▼
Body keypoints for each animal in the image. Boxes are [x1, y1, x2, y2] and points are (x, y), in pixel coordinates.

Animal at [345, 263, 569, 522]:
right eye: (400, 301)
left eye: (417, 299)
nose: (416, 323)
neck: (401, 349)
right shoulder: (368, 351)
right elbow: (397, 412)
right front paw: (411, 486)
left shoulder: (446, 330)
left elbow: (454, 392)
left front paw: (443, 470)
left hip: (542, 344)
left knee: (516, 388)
▲
▼
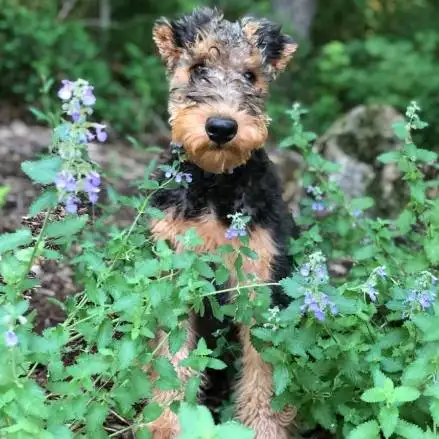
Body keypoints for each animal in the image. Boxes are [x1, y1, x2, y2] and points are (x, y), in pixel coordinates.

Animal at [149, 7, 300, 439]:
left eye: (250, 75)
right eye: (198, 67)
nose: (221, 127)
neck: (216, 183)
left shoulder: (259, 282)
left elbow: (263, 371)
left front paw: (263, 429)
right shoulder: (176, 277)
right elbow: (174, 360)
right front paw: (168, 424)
▲
▼
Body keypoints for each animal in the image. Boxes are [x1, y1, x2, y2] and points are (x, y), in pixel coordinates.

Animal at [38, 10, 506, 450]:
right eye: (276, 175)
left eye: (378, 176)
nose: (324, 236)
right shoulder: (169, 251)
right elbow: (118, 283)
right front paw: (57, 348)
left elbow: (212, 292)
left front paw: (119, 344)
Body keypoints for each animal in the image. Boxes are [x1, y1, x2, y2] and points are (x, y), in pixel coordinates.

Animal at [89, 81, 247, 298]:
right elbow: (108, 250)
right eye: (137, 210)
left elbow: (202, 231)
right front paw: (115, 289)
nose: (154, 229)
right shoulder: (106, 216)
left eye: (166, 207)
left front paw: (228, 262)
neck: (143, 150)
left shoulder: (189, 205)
▲
Search each line of the data above for "elbow", and copy the lines where it occurs.

right elbow: (397, 412)
left elbow: (454, 392)
left elbow: (263, 371)
right elbow: (174, 360)
right elbow: (118, 283)
left elbow: (212, 292)
right elbow: (108, 250)
left elbow: (202, 231)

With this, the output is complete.